ずっと集中して作っているわけではなく、期間的には飛び飛びであるんですが、今は今年の暮れに出す予定のアルバムを作ってます。

-すでに、12月15日には"2nd album release oneman party"と題されたライヴが渋谷VUENOSで行われることが決定しているようですから、どうやってもそれまでにはアルバムが出ていることになるのでしょうね。

そのつもりで今、頑張ってます(笑)。本当なら、もっと速いペースで1年に1枚くらい出したいなという希望もあるんです。でも、ダルはryo君もKoziもそれぞれ忙しいので、次はちょうど2年ぶりのアルバムを出すというかたちになりそうです。

-まだ完成していないにしろ、予告的に次作のアルバム像について今の状況を語っていただくことはできますか?
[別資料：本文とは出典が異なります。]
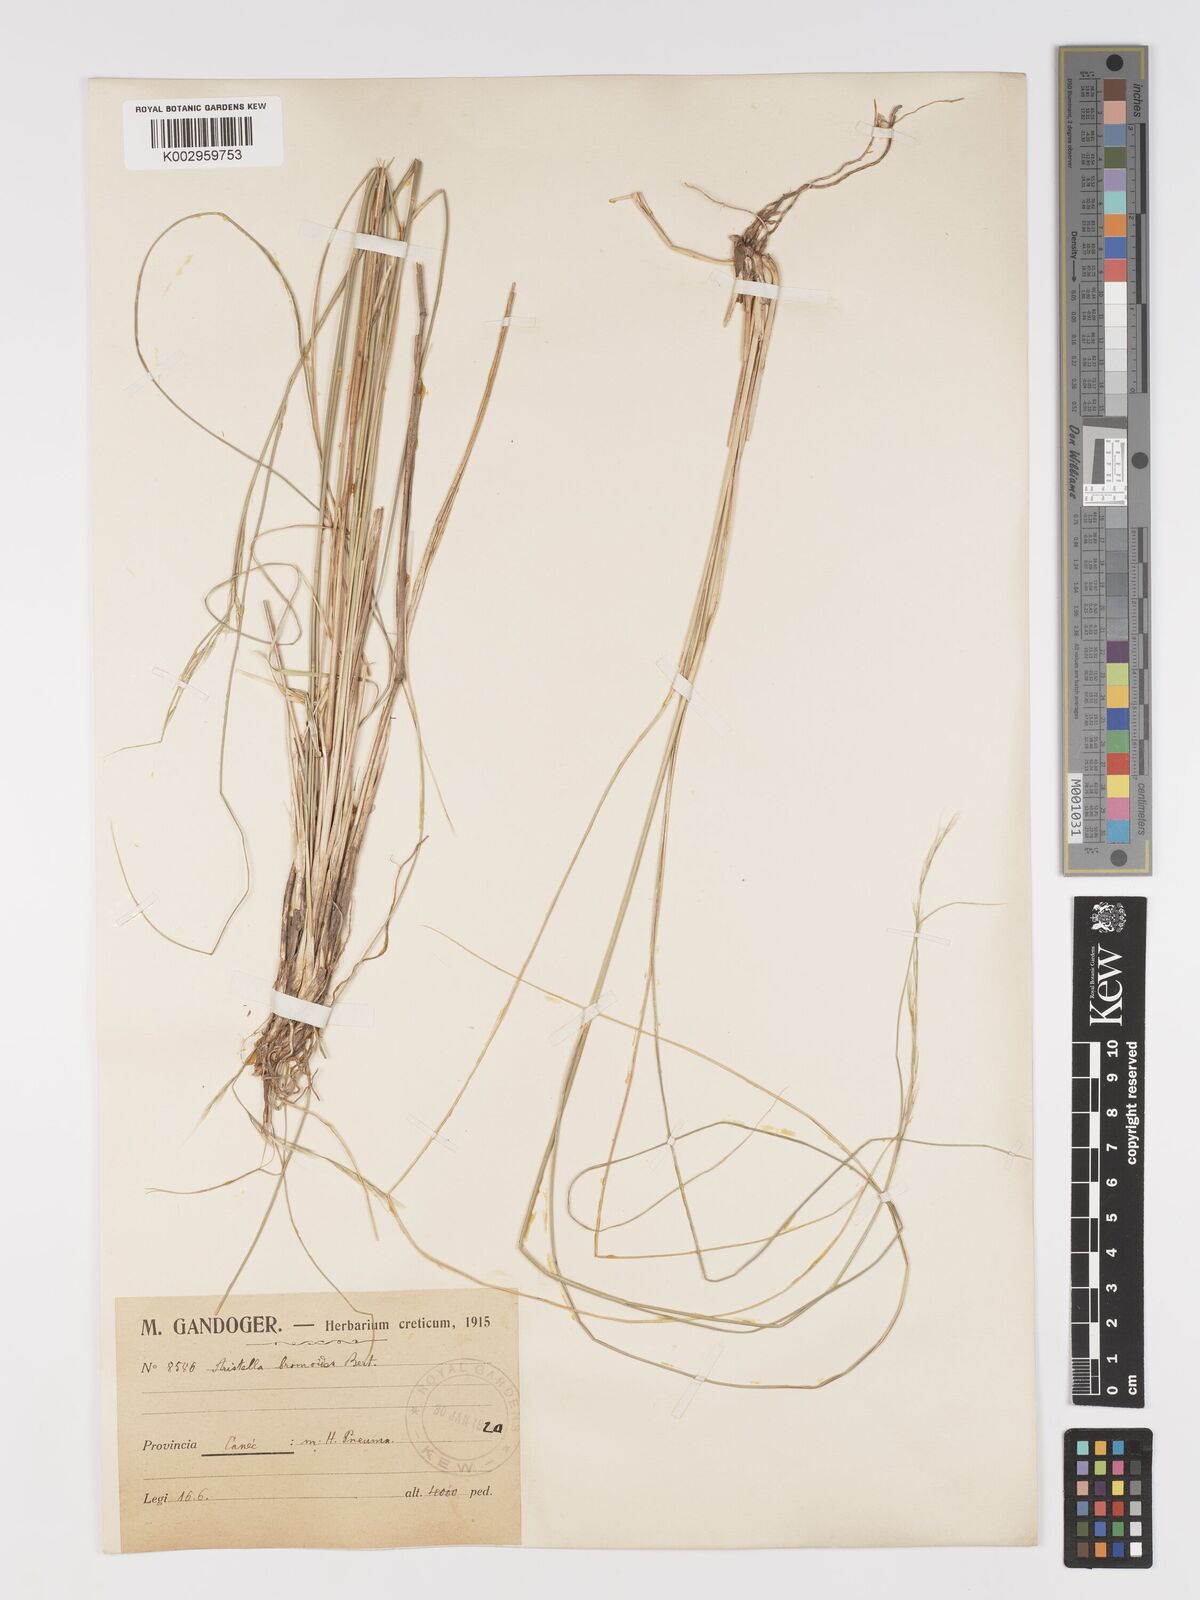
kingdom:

やっぱり、根底の部分にはダンス・ミュージックの色が漂っていくことになると思います。でも、今まさに作っている新曲なんかは激ロックを読んでいる方たちの好みにも、結構マッチするんじゃないですかね(笑)。テンポも速いし、Koziの弾いているギターのリフもメタリックだし、僕はKORNやDEFTONESに確実にヤられた世代なので、そういう要素も入ってきています。速くてうるさくて、だけどサビはメロウでっていう感じの音楽が好きな人たちには気に入ってもらえる曲になっていると思いますので、楽しみにしていてほしいです。

-最後に、ダルの未来を少し長めのスパンで考えたとき、atsushiさんの中では今どのようなヴィジョンが見えていらっしゃいますか。ここからのダルを、さらにどんなふうに育てていきたいとお考えでしょうか。

次のアルバムでもまだ2枚目なので、バンドとしてはまだまだやりたいことがたくさんありますし、もちろんここから3枚目、4枚目とアルバムを重ねていけるようにもなりたいです。とは言いつつ、先のことなんて良くも悪くも誰にもわかんないのも事実ですから(笑)。そこがまたバンドってスリリングでいいなと思うので、今はひたすらその時、その時にやれるベストなかたちを作品に収めていき、ライヴで提示していくようにしたいです。メンバー間もどんどん親密になってきているし、熱量も上がってきているので、僕自身もそこに期待したいんです。

-実にここからが楽しみですね。

結局、いくらキャリアのあるメンツが集まったからってバンドってすぐうまくいくわけでもないんです。ここまで2年半近く、もうすぐ3年というところでやっと歯車が滑らかに動き出してきたこの感じを、ここからはもっと生かしていこうと思います。